According to several Irish fund managers the decline in share prices of Elan and AIB over the first part of 2002 will again bring into focus the need for Irish managed pension funds to be less domestically focussed, and to be less open to stock-specific risk.
The fund managers were responding to the Finance annual pension survey, which appears in this edition.
Although recent events will naturally filter through into the investment picking decisions - it is a slower process than may be expected and one fund manager indicated that he expected the move to be a drift away from Irish equities rather than a rash of selling.
Tom Murphy, head of Mercer investment consulting believes that a specific allocation to Irish equities is no longer appropriate given that the eurozone is now an Irish investor’s ‘domestic market’. ‘The high allocation to Irish equities in a typical balanced fund is mainly for historical reasons.
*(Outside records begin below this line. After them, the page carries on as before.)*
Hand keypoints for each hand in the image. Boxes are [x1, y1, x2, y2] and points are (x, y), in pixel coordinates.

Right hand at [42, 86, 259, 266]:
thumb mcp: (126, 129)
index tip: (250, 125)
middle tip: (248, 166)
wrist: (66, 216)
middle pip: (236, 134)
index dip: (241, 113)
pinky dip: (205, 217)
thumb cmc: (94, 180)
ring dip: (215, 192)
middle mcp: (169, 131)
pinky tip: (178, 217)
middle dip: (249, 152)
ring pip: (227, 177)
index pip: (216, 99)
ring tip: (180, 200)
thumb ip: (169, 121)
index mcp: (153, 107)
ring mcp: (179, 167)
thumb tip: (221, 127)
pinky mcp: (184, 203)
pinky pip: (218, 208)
In the long term, we believe a weighting of five per cent or less is an appropriate neutral allocation to Irish equities.’
However the current level of Irish stocks held in pension funds varies substantially between fund managers - with some averaging as high as 18 per cent. Substantial re-balancing would be needed in order to bring such funds down to a 5 per cent level as Murphy suggests. Three years ago fund managers predicted that the volumes of Irish funds held in pension funds would be closer to 10 per cent by 2002 - so poorly performing doemstic stocks will certainly accelerate the move away from Irish equities.
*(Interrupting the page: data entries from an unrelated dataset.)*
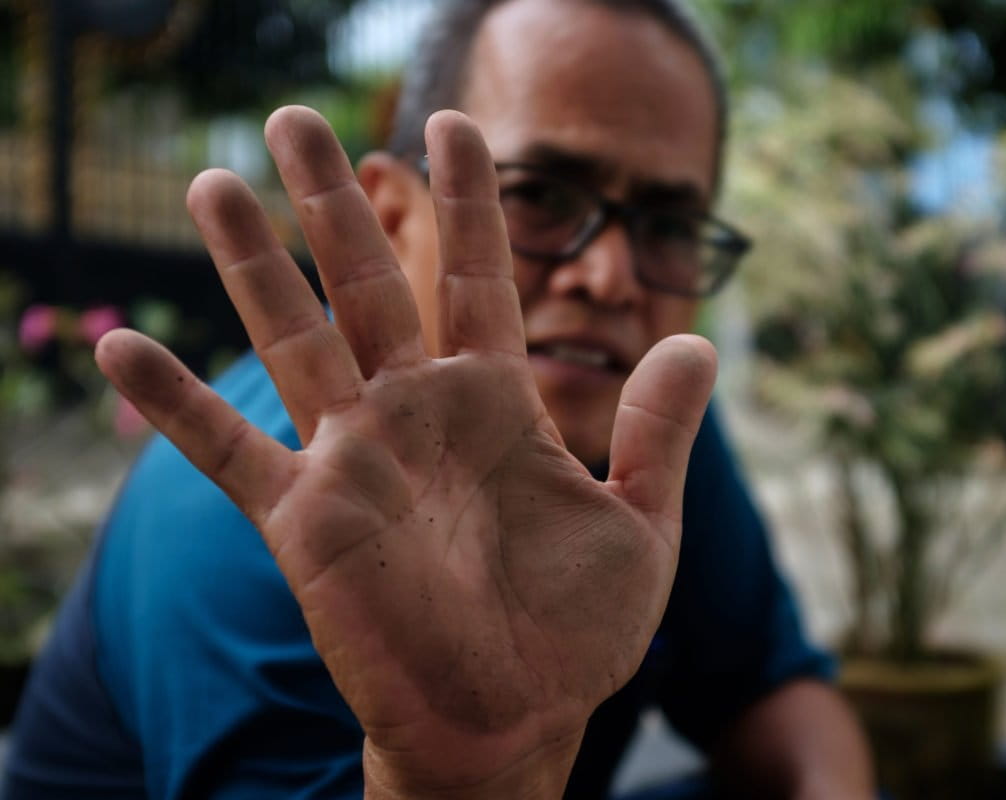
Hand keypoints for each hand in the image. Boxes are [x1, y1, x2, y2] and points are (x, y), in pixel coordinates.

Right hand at [95, 107, 715, 798]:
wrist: (515, 722)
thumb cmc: (579, 633)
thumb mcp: (641, 524)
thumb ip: (658, 431)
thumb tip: (700, 339)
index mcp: (497, 404)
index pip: (480, 277)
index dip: (471, 201)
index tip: (459, 124)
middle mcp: (419, 415)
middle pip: (371, 284)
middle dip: (334, 202)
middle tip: (296, 118)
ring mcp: (357, 461)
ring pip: (296, 341)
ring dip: (252, 264)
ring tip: (214, 183)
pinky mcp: (306, 521)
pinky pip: (228, 452)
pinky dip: (175, 404)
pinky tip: (118, 347)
According to Eugene. Kiernan of Irish Life Investment Managers many Irish pension funds are still open to too much stock-specific risk. ‘There has already been an effective halving in the proportion of an Irish pension fund allocated to the Irish equity market in the last three years. However, as the past few weeks have shown, this still means a fairly high degree of stock specific exposure for pension funds. While we believe that the allocation to Irish equities will, over time, drift down. The key driver will be the relative attractiveness of the major league Irish stocks against, say, their European counter parts. If Ireland can offer a relative value opportunity, it will command a weighting in funds considerably above a strict global index interpretation.
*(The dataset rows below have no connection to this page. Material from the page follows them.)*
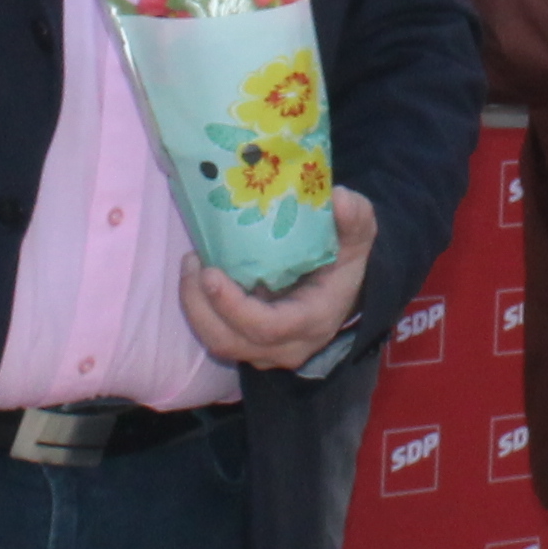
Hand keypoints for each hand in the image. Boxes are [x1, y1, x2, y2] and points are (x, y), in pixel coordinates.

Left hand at [181, 190, 374, 369]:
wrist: (343, 294)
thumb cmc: (344, 263)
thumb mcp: (357, 238)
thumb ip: (354, 217)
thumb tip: (338, 198)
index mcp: (313, 321)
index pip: (267, 327)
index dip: (234, 306)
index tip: (211, 274)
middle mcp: (286, 346)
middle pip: (230, 341)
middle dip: (200, 306)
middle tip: (192, 261)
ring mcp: (265, 351)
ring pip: (218, 342)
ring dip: (194, 306)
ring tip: (190, 263)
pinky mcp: (248, 344)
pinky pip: (216, 334)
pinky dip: (200, 308)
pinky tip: (197, 274)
Tim Walsh of AIB Investment Managers agrees with this and says that any further moves to reduce the weighting will have to take account of the relative value of Irish stocks compared to their international peers.
A recent study by Mercer indicates that the value of Irish pension funds has fallen by two per cent for the year to date due to recent falls in Elan and AIB share prices. And the survey says that exposure to Elan will be the key differentiating factor in the relative performance of Irish active balanced managers for the first quarter of 2002.
In the Finance pension fund survey (see page 5) the fund managers forecast that the Irish economy will grow by four per cent this year, three percentage points above predicted growth in the eurozone.